Stoner de John Williams

Ontem terminei de ler Stoner, livro de autoria de John Williams. Sem dúvida, foi o melhor livro que li  este ano. 
Seu lançamento se deu em 1965. À época conseguiu um pequeno sucesso em vendas, mas logo foi esquecido.  Dada a qualidade do texto, tal olvidamento chega a ser inusitado. 




A história narrada em Stoner é prosaica.  Williams usa de linguagem simples, direta, sem poesia ou ornamentação para contá-la.  Stoner é um homem de origem humilde, que se gradua na universidade, começa a dar aulas, se casa, tem uma filha, desfruta de uma amor extra-conjugal e envelhece. Nada mais. A maneira, porém, como esta história simples é contada, nada tem de banal. Williams consegue nos prender à leitura de seu livro desde o início. Talvez a empatia que nos acomete em relação ao personagem principal desde logo, não permite que abandonemos facilmente a leitura. 
Por conta de abordar experiências bastante comuns pelas quais todos nós, de uma forma ou de outra, já passamos (relação com os pais, mudança de vida, amor, dedicação, casamento, vida profissional, paternidade e morte), a história de Stoner nos toca imediatamente. 
A narrativa nos é apresentada em terceira pessoa ao longo de todo texto.  

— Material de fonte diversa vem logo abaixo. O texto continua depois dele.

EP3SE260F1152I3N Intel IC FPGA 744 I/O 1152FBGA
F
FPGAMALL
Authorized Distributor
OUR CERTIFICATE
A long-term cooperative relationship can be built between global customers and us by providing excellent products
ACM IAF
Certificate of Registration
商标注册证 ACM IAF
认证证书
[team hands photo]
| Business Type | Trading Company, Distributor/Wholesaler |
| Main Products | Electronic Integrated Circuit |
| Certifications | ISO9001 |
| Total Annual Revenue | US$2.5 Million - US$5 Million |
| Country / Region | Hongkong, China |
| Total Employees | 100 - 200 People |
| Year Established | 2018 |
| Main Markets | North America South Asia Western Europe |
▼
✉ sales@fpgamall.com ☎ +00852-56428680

O livro começa com Stoner menino na pequena fazenda dos pais. A vida é dura e sem luxos para os três (Stoner é filho único). O pai de Stoner decide enviá-lo à universidade para estudar. ele deseja que o filho se forme em ciências agrárias, talvez com a esperança que o filho possa ter uma vida melhor e que ainda possa ajudá-los na fazenda futuramente.
As coisas não se sucedem como esperado. Stoner cedo descobre seu encanto pela literatura. Ele decide, então,  abandonar a idéia de se formar em ciências agrárias. 
Mais tarde, pouco antes de participar da cerimônia de sua graduação, Stoner conta a seus pais a verdade: ele não voltará à fazenda de  seus pais. Ele seguirá carreira acadêmica. Resignados, seus pais voltam para o campo.

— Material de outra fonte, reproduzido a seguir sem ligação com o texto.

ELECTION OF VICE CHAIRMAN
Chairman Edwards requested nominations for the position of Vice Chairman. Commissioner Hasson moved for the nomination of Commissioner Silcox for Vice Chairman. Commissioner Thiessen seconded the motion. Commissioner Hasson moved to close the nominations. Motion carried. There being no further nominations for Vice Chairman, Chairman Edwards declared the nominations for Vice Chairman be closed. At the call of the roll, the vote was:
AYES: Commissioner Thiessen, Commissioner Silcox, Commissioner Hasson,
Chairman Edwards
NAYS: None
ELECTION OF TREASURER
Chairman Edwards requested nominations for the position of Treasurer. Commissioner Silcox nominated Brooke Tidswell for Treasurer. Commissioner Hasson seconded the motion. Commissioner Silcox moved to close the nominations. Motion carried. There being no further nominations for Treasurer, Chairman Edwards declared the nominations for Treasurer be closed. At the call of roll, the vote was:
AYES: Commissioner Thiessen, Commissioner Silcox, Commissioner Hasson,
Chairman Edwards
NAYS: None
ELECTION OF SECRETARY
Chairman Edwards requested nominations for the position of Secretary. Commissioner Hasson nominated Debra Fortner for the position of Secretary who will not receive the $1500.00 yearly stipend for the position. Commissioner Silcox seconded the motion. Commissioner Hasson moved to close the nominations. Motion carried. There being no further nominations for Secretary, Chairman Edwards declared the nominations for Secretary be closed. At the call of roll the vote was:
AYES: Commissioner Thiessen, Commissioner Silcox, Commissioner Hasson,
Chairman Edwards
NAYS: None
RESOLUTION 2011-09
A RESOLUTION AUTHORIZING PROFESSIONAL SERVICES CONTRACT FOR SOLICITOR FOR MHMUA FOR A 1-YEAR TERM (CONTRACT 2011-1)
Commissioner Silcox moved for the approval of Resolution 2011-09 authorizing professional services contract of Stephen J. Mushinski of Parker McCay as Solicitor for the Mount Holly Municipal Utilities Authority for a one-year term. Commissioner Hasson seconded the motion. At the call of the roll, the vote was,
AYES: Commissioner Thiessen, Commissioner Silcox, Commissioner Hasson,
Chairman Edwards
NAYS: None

O livro conta as várias tentativas de Stoner de buscar a completude da vida, seja no seu trabalho, seja na vida pessoal, e as diversas frustrações e sabotagens de que foi vítima, às vezes até de sim mesmo. Stoner não é um herói, é um homem comum. Ele tem seus momentos de alegria (não muitos),  de paixão pelo seu trabalho e por sua mulher (que logo se desfaz na percepção que o casamento foi um erro dada as diferenças de temperamento e valores de ambos). Contudo, ele também é uma pessoa extremamente passiva, raramente se rebela contra uma situação que lhe é imposta ou que lhe surge inesperadamente pela frente. Ele comete muitos erros de avaliação ao longo da vida. Em alguns momentos se acovarda, em outros é generoso, mas também se se encoleriza como ocorreu em sua relação profissional com um aluno seu. 

Porém, não é só ele que possui estas características de um personagem quase real em seus defeitos e virtudes. Quase todos os protagonistas de Williams possui componentes trágicos suficientes que os habilitariam a serem temas de outros romances.  Podemos citar aqui Edith, Lomax, Grace, Khaterine e, aquele que mais me intrigou, Charles Walker (aluno de Stoner).  

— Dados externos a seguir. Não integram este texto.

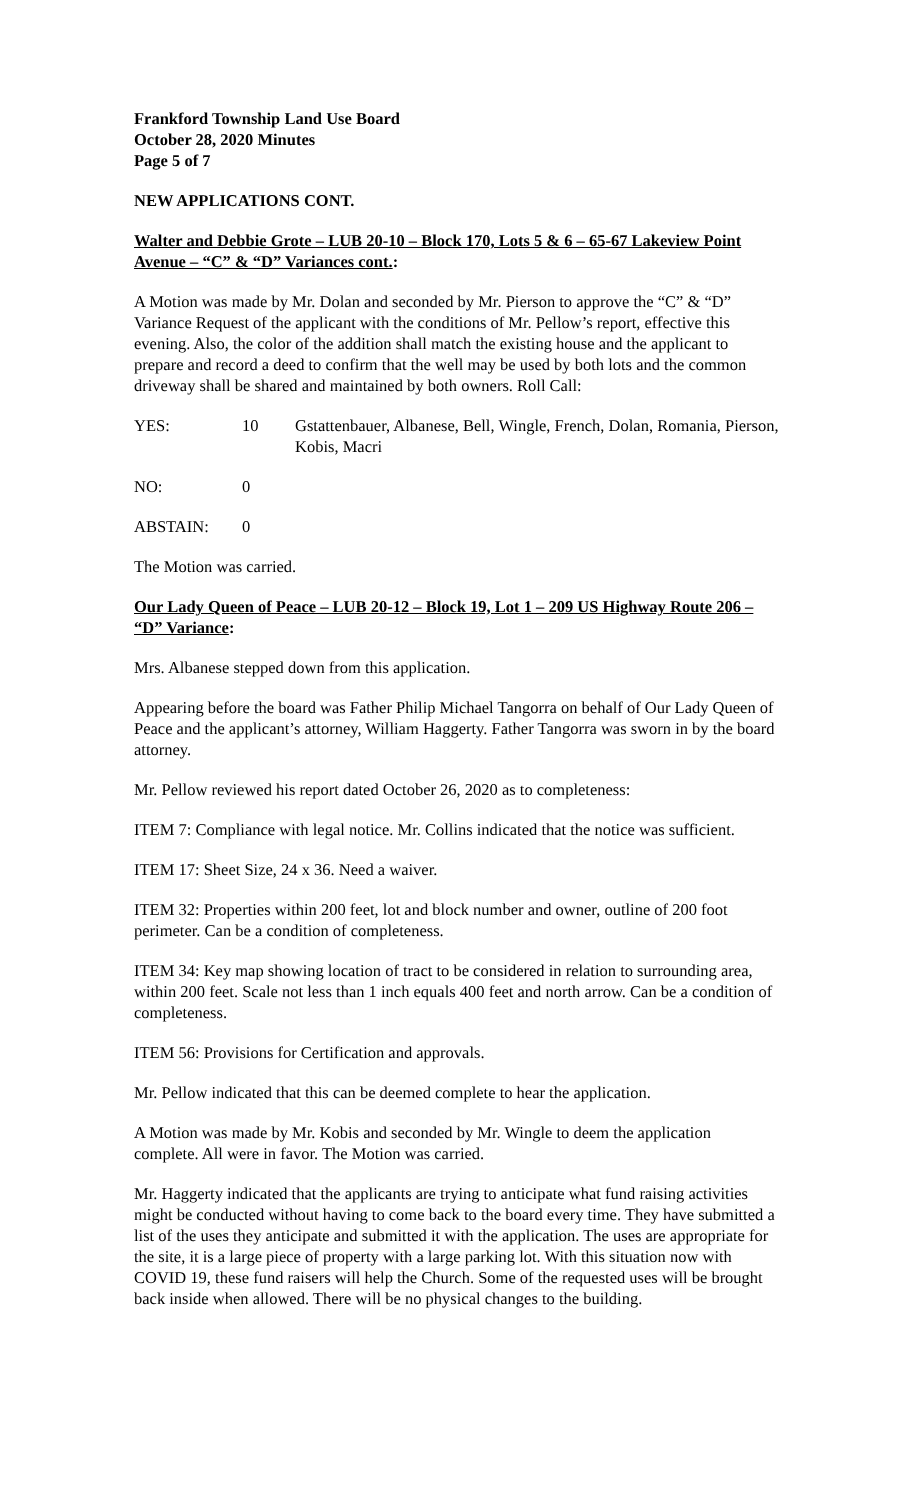Frankford Township Land Use Board
October 28, 2020 Minutes
Page 5 of 7
NEW APPLICATIONS CONT.
Walter and Debbie Grote – LUB 20-10 – Block 170, Lots 5 & 6 – 65-67 Lakeview Point Avenue – “C” & “D” Variances cont.:
A Motion was made by Mr. Dolan and seconded by Mr. Pierson to approve the “C” & “D” Variance Request of the applicant with the conditions of Mr. Pellow’s report, effective this evening. Also, the color of the addition shall match the existing house and the applicant to prepare and record a deed to confirm that the well may be used by both lots and the common driveway shall be shared and maintained by both owners. Roll Call:
YES: 10 Gstattenbauer, Albanese, Bell, Wingle, French, Dolan, Romania, Pierson, Kobis, Macri
NO: 0
ABSTAIN: 0
The Motion was carried.
Our Lady Queen of Peace – LUB 20-12 – Block 19, Lot 1 – 209 US Highway Route 206 – “D” Variance:
Mrs. Albanese stepped down from this application.
Appearing before the board was Father Philip Michael Tangorra on behalf of Our Lady Queen of Peace and the applicant’s attorney, William Haggerty. Father Tangorra was sworn in by the board attorney.
Mr. Pellow reviewed his report dated October 26, 2020 as to completeness:
ITEM 7: Compliance with legal notice. Mr. Collins indicated that the notice was sufficient.
ITEM 17: Sheet Size, 24 x 36. Need a waiver.
ITEM 32: Properties within 200 feet, lot and block number and owner, outline of 200 foot perimeter. Can be a condition of completeness.
ITEM 34: Key map showing location of tract to be considered in relation to surrounding area, within 200 feet. Scale not less than 1 inch equals 400 feet and north arrow. Can be a condition of completeness.
ITEM 56: Provisions for Certification and approvals.
Mr. Pellow indicated that this can be deemed complete to hear the application.
A Motion was made by Mr. Kobis and seconded by Mr. Wingle to deem the application complete. All were in favor. The Motion was carried.
Mr. Haggerty indicated that the applicants are trying to anticipate what fund raising activities might be conducted without having to come back to the board every time. They have submitted a list of the uses they anticipate and submitted it with the application. The uses are appropriate for the site, it is a large piece of property with a large parking lot. With this situation now with COVID 19, these fund raisers will help the Church. Some of the requested uses will be brought back inside when allowed. There will be no physical changes to the building.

William construiu a narrativa com personagens tão complexos e humanos que nos é impossível simpatizar totalmente ou odiar na integralidade qualquer um deles. Eles se mostram frágeis, patéticos e indefesos em alguns momentos, e arrogantes, insensíveis e egoístas em outros. 

                                                                                     (John Williams)

Interessante é a solidão de todos os personagens durante todo o livro. Talvez com exceção dos pais de Stoner, que formam entre si um casal solidário e unido, os demais personagens são caracterizados por um estado permanente de afastamento social, incompatibilidades e isolamento. Mesmo nas reuniões de departamento e festas sociais, é possível sentir que eles se movem em  contextos em que não se sentem à vontade. Eles pouco falam, pouco dizem e sempre procuram uma fuga para sair de um conversa que se prolonga excessivamente. 
Talvez Williams tenha jogado bastante luz sobre a questão da hipocrisia social e das obrigações que nos são impostas por vivermos em sociedade. 

Por fim, creio que livro  por intermédio de uma história de vida banal, cheia de desapontamentos, fracassos e projetos abordados, nos faz a pensar sobre a brevidade e o significado das lutas e sacrifícios que fazemos ao longo da vida. O quanto apostamos em coisas que depois descobrimos sem importância, e o quanto abrimos mão de outras, que depois se revelam importantes ou fundamentais. 

É uma obra que vale a pena guardar para ler e reler.